Exercise requirements: Scan the listing that follows and report how many lines contain "round". Write the number alone.

Data extracts:
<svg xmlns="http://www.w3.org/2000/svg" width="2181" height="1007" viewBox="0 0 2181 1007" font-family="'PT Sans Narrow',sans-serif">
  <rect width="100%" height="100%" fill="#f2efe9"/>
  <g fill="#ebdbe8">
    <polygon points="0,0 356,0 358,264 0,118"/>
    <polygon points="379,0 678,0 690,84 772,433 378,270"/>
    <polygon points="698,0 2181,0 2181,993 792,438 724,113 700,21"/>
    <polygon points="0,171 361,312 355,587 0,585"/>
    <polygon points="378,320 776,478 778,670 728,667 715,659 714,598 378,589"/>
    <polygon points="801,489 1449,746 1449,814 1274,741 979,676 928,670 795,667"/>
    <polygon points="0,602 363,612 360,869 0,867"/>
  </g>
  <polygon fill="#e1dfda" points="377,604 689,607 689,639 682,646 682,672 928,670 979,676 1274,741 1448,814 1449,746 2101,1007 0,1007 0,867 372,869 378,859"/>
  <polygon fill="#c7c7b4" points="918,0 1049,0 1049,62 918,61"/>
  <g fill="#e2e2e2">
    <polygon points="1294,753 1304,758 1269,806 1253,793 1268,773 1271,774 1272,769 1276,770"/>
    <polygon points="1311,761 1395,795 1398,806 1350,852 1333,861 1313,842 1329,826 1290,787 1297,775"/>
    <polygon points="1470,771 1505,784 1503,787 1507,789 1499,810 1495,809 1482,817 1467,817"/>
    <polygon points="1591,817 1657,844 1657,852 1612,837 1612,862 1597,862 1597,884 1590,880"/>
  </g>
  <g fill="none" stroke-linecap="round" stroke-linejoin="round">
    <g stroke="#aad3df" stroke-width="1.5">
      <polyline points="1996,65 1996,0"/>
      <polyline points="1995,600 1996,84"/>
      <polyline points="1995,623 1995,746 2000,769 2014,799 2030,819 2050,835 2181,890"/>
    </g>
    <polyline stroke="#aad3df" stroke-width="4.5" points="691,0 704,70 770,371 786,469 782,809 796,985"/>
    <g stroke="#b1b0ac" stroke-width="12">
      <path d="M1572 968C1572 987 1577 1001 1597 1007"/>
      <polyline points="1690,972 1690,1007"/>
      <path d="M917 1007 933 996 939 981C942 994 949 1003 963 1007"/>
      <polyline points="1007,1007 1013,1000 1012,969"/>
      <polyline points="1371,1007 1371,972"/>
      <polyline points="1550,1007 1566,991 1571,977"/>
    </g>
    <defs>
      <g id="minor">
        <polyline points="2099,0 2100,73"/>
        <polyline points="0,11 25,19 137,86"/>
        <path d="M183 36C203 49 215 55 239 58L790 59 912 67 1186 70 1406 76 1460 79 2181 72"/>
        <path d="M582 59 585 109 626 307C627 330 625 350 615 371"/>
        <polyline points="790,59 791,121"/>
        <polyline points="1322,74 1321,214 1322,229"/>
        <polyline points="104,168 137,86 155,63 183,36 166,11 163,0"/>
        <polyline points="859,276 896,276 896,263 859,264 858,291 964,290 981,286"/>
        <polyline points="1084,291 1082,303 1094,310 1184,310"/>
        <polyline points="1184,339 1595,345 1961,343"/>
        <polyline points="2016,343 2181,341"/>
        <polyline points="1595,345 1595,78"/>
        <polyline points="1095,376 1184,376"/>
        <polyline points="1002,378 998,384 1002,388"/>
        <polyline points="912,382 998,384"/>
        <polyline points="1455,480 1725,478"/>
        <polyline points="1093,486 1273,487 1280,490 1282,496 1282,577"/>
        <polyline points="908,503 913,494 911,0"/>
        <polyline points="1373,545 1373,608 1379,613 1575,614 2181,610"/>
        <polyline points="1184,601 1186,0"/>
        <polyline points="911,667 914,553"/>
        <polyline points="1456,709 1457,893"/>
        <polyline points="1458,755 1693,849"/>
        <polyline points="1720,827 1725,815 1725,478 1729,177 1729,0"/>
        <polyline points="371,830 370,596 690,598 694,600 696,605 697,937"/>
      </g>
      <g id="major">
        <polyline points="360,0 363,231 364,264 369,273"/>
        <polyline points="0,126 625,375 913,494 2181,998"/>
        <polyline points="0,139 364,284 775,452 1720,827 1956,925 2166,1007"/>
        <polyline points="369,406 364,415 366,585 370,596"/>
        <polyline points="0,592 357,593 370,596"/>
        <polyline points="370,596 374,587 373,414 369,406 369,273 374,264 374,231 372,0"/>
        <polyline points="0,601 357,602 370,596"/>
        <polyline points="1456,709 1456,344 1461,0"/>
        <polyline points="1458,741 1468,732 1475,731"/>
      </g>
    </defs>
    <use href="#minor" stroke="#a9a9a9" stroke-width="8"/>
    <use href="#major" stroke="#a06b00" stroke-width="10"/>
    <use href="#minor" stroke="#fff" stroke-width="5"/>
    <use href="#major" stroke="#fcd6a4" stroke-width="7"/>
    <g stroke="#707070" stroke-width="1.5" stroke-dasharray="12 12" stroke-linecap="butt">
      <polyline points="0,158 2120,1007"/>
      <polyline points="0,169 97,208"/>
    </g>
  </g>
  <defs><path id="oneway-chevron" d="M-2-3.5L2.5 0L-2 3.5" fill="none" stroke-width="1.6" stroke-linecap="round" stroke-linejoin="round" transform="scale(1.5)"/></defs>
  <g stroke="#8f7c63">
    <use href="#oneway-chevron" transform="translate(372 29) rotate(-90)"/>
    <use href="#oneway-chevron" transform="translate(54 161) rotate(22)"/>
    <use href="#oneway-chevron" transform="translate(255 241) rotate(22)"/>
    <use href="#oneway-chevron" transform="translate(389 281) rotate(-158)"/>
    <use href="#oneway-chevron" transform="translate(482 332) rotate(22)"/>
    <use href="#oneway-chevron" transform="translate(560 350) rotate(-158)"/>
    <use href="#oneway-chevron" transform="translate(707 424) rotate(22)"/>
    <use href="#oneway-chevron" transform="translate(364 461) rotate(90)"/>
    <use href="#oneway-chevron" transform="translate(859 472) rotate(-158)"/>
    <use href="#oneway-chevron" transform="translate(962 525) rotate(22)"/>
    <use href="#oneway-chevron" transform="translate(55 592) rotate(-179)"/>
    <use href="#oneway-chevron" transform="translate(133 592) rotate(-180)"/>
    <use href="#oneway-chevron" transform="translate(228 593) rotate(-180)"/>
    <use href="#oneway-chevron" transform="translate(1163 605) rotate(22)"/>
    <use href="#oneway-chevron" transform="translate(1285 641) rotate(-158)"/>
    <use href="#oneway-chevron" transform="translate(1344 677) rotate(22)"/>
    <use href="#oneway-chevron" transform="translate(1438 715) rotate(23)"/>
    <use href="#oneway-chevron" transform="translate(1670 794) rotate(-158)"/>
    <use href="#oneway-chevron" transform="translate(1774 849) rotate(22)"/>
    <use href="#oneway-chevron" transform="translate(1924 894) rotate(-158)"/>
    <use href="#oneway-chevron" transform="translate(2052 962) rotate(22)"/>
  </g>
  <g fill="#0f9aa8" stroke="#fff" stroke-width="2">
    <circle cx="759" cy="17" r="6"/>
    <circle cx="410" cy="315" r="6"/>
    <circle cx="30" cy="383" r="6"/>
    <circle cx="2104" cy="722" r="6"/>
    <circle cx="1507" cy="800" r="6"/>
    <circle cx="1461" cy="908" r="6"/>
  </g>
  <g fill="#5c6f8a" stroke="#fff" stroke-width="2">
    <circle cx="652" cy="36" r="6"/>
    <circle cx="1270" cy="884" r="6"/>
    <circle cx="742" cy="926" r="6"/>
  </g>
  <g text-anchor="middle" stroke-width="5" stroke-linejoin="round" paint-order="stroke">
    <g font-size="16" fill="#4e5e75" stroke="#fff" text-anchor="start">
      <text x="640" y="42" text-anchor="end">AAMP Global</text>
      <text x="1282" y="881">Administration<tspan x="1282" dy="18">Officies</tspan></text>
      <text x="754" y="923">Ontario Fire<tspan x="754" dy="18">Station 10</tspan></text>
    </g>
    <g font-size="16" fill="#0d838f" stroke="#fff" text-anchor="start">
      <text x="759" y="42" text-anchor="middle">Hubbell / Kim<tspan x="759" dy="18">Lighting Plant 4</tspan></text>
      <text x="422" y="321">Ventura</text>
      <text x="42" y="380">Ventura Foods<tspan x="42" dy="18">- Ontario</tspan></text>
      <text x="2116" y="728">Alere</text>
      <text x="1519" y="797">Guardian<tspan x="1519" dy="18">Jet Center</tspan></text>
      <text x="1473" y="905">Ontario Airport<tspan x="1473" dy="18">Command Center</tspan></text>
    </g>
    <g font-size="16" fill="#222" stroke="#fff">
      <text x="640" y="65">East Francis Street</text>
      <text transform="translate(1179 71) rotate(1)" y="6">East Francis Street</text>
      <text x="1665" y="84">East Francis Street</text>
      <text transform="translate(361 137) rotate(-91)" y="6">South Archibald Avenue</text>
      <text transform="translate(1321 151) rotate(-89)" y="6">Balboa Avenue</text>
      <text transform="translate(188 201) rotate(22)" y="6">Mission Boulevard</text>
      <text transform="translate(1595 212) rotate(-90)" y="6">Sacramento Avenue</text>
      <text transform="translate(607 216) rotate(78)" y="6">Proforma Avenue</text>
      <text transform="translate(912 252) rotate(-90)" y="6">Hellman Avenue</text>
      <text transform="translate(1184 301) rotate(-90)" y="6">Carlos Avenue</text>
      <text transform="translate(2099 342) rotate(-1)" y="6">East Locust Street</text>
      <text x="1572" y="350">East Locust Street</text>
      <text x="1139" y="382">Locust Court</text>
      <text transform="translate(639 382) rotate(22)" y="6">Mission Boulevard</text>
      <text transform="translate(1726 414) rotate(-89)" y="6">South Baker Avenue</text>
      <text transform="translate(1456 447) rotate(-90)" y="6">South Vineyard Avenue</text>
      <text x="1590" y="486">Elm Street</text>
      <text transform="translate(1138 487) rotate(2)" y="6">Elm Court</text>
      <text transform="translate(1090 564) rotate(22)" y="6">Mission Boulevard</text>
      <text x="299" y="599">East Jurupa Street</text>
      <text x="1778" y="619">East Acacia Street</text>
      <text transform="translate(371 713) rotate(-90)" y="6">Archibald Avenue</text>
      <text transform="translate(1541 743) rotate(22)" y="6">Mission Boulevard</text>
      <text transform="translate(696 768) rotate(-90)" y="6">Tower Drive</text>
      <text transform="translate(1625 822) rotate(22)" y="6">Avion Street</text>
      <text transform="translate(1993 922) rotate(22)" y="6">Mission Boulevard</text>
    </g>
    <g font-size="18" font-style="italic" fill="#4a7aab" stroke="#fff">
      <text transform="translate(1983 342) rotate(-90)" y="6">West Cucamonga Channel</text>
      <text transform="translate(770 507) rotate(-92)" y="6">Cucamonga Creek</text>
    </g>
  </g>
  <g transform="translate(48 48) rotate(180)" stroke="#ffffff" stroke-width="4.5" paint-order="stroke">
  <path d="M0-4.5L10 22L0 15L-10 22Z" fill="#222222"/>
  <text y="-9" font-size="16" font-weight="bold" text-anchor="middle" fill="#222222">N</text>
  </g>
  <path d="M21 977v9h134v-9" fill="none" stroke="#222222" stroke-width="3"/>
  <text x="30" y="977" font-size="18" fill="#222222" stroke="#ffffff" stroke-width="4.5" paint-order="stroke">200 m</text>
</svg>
...
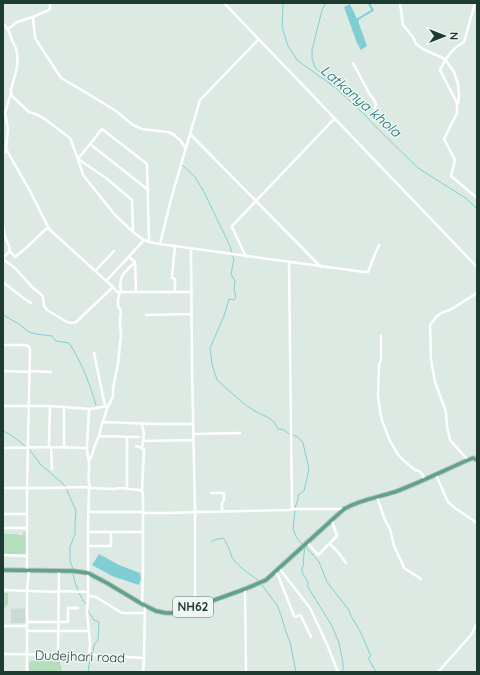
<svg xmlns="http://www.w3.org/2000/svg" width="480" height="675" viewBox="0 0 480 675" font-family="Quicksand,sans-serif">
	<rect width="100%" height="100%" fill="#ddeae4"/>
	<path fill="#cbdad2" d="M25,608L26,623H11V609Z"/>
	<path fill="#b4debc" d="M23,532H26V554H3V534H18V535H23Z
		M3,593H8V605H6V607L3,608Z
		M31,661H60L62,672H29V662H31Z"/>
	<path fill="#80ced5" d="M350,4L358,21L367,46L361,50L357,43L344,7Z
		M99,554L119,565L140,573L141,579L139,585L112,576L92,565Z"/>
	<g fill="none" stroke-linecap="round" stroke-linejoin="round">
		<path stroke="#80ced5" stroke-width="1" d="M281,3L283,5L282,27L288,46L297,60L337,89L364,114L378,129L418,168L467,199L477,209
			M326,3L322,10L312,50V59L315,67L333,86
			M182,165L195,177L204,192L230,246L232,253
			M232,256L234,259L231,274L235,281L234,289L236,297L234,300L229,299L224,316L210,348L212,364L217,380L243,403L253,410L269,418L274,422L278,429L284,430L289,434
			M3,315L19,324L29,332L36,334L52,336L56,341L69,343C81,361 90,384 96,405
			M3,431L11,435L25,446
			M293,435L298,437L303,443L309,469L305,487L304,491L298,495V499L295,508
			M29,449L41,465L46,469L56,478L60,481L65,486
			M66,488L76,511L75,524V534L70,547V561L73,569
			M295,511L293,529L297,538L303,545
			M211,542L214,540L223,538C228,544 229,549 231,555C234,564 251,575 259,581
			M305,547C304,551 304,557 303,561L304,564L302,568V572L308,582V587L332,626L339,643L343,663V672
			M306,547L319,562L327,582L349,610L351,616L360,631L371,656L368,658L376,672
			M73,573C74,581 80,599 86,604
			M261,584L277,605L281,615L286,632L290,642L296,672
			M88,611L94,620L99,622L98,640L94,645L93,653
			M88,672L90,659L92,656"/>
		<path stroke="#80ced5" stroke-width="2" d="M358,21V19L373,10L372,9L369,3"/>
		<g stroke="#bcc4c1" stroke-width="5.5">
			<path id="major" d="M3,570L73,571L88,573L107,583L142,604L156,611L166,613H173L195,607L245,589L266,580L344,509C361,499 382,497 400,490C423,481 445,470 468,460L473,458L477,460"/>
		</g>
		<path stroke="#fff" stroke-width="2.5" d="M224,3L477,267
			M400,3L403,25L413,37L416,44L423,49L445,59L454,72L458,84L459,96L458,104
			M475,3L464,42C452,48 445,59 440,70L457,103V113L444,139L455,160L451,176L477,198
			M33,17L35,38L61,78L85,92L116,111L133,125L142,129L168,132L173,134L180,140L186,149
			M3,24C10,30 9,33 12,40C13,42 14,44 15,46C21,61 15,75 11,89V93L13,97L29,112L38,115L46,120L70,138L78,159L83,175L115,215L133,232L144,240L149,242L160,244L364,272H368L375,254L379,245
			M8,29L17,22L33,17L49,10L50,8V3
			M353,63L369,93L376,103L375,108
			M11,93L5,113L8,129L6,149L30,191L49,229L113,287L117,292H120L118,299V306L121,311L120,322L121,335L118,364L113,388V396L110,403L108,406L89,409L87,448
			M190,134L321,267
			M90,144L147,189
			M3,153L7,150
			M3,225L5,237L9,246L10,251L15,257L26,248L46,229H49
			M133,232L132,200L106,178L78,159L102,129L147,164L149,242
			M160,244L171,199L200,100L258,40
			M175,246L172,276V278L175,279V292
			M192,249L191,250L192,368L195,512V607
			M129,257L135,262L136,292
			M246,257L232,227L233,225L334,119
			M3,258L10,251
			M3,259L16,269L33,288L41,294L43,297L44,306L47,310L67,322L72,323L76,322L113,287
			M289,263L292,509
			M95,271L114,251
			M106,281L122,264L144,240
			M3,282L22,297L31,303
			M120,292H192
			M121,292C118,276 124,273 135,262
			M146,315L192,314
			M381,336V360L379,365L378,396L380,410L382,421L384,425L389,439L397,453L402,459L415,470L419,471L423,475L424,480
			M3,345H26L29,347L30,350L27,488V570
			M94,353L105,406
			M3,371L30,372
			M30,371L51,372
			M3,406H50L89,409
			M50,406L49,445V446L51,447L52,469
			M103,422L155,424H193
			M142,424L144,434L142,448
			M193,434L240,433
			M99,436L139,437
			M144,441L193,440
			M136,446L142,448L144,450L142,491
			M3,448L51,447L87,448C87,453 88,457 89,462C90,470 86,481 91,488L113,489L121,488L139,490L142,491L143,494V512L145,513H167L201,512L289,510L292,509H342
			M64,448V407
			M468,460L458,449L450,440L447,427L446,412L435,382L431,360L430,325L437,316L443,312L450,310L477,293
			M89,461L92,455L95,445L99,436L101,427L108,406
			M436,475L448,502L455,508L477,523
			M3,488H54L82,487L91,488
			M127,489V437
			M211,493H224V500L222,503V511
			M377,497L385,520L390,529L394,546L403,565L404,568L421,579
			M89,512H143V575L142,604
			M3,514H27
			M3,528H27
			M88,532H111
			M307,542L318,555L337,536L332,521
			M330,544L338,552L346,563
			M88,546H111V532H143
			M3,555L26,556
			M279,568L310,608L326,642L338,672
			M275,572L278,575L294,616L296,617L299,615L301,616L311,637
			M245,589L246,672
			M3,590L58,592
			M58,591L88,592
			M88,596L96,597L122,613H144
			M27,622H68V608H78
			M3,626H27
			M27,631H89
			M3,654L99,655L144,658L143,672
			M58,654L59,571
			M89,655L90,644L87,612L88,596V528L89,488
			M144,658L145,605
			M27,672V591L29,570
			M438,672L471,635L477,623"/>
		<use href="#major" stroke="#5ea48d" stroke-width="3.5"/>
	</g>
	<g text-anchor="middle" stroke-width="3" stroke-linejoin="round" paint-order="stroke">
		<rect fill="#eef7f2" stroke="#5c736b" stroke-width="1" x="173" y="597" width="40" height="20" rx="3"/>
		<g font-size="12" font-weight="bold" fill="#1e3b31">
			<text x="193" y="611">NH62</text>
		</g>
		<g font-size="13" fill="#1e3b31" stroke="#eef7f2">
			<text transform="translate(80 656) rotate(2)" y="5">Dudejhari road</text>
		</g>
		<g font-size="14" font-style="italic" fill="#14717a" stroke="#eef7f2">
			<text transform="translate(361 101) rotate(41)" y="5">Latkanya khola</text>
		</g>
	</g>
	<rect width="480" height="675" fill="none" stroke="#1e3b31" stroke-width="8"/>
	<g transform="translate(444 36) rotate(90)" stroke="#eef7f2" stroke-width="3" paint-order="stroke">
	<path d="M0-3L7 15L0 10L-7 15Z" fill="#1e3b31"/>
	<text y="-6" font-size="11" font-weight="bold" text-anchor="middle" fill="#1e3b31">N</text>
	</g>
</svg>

Task result: 5